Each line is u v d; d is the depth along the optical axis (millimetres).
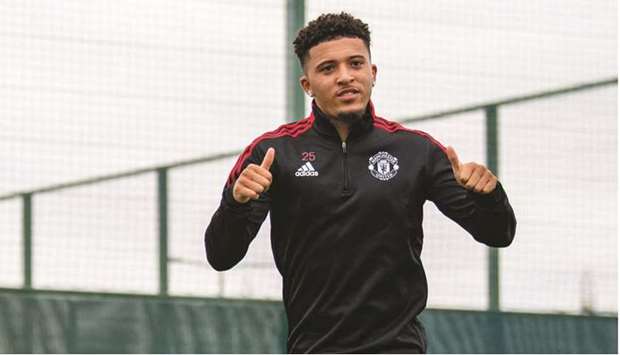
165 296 13055
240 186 7207
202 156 13320
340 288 7461
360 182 7547
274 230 7703
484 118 14117
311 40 7742
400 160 7641
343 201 7516
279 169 7641
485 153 14102
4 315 12711
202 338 13062
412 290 7535
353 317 7441
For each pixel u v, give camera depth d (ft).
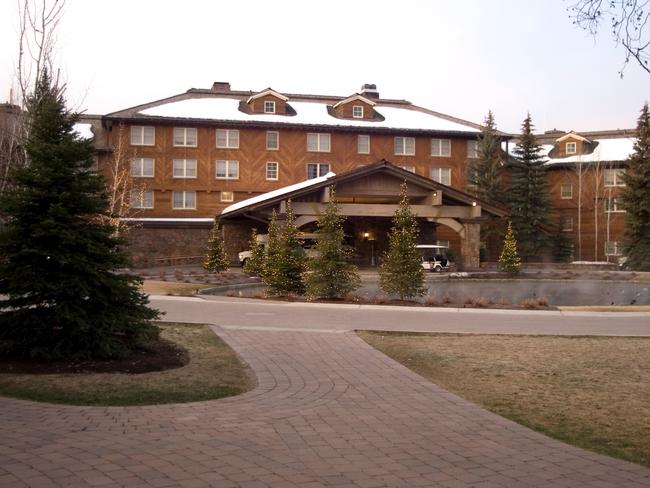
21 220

----

__TASK DIRECTIONS__.
Where the line holding "279 169 7641" appears, start copying, and continue exactly through the last line of the listing, both ends included, skipping the pictures.

__ANSWER BOX__.
279 169 7641
485 153 14102
4 315 12711
202 338 13062
412 290 7535
353 317 7441
For each pixel u v, give camera depth d (ft).
21 220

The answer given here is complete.